## Goal of the exercise
Copy out the listing from its first line through the line containing "## Secciones Destacadas", with both ends included. Leave the pictures out of your copy.

:: Input material ::

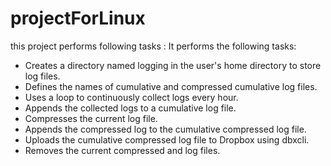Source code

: # projectForLinux
this project performs following tasks : 
 It performs the following tasks:

- Creates a directory named logging in the user's home directory to store log files.
- Defines the names of cumulative and compressed cumulative log files.
- Uses a loop to continuously collect logs every hour.
- Appends the collected logs to a cumulative log file.
- Compresses the current log file.
- Appends the compressed log to the cumulative compressed log file.
- Uploads the cumulative compressed log file to Dropbox using dbxcli.
- Removes the current compressed and log files.
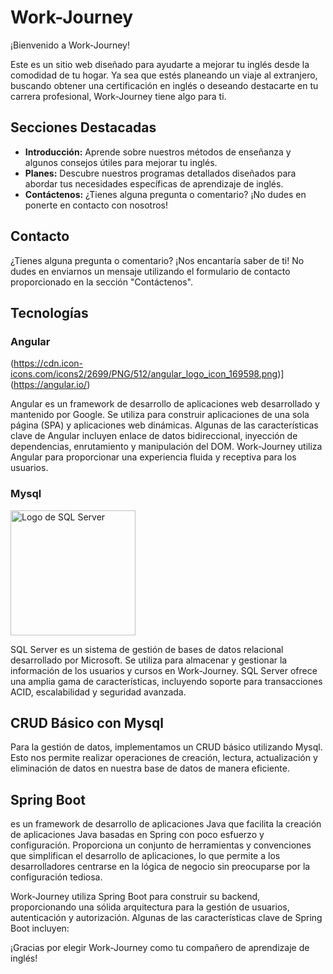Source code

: # Work-Journey

¡Bienvenido a Work-Journey!

Este es un sitio web diseñado para ayudarte a mejorar tu inglés desde la comodidad de tu hogar. Ya sea que estés planeando un viaje al extranjero, buscando obtener una certificación en inglés o deseando destacarte en tu carrera profesional, Work-Journey tiene algo para ti.

## Secciones Destacadas

- **Introducción:** Aprende sobre nuestros métodos de enseñanza y algunos consejos útiles para mejorar tu inglés.
- **Planes:** Descubre nuestros programas detallados diseñados para abordar tus necesidades específicas de aprendizaje de inglés.
- **Contáctenos:** ¿Tienes alguna pregunta o comentario? ¡No dudes en ponerte en contacto con nosotros!

## Contacto

¿Tienes alguna pregunta o comentario? ¡Nos encantaría saber de ti! No dudes en enviarnos un mensaje utilizando el formulario de contacto proporcionado en la sección "Contáctenos".

## Tecnologías

### Angular

(https://cdn.icon-icons.com/icons2/2699/PNG/512/angular_logo_icon_169598.png)](https://angular.io/)



Angular es un framework de desarrollo de aplicaciones web desarrollado y mantenido por Google. Se utiliza para construir aplicaciones de una sola página (SPA) y aplicaciones web dinámicas. Algunas de las características clave de Angular incluyen enlace de datos bidireccional, inyección de dependencias, enrutamiento y manipulación del DOM. Work-Journey utiliza Angular para proporcionar una experiencia fluida y receptiva para los usuarios.

### Mysql

<img src="assets/img-2.png" alt="Logo de SQL Server" width="200">

SQL Server es un sistema de gestión de bases de datos relacional desarrollado por Microsoft. Se utiliza para almacenar y gestionar la información de los usuarios y cursos en Work-Journey. SQL Server ofrece una amplia gama de características, incluyendo soporte para transacciones ACID, escalabilidad y seguridad avanzada.

## CRUD Básico con Mysql

Para la gestión de datos, implementamos un CRUD básico utilizando Mysql. Esto nos permite realizar operaciones de creación, lectura, actualización y eliminación de datos en nuestra base de datos de manera eficiente.

## Spring Boot
es un framework de desarrollo de aplicaciones Java que facilita la creación de aplicaciones Java basadas en Spring con poco esfuerzo y configuración. Proporciona un conjunto de herramientas y convenciones que simplifican el desarrollo de aplicaciones, lo que permite a los desarrolladores centrarse en la lógica de negocio sin preocuparse por la configuración tediosa.

Work-Journey utiliza Spring Boot para construir su backend, proporcionando una sólida arquitectura para la gestión de usuarios, autenticación y autorización. Algunas de las características clave de Spring Boot incluyen:

¡Gracias por elegir Work-Journey como tu compañero de aprendizaje de inglés!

:::

## Answer space
Source code

: # projectForLinux
this project performs following tasks : 
 It performs the following tasks:

- Creates a directory named logging in the user's home directory to store log files.
- Defines the names of cumulative and compressed cumulative log files.
- Uses a loop to continuously collect logs every hour.
- Appends the collected logs to a cumulative log file.
- Compresses the current log file.
- Appends the compressed log to the cumulative compressed log file.
- Uploads the cumulative compressed log file to Dropbox using dbxcli.
- Removes the current compressed and log files.
Source code

: # Work-Journey

¡Bienvenido a Work-Journey!

Este es un sitio web diseñado para ayudarte a mejorar tu inglés desde la comodidad de tu hogar. Ya sea que estés planeando un viaje al extranjero, buscando obtener una certificación en inglés o deseando destacarte en tu carrera profesional, Work-Journey tiene algo para ti.

## Secciones Destacadas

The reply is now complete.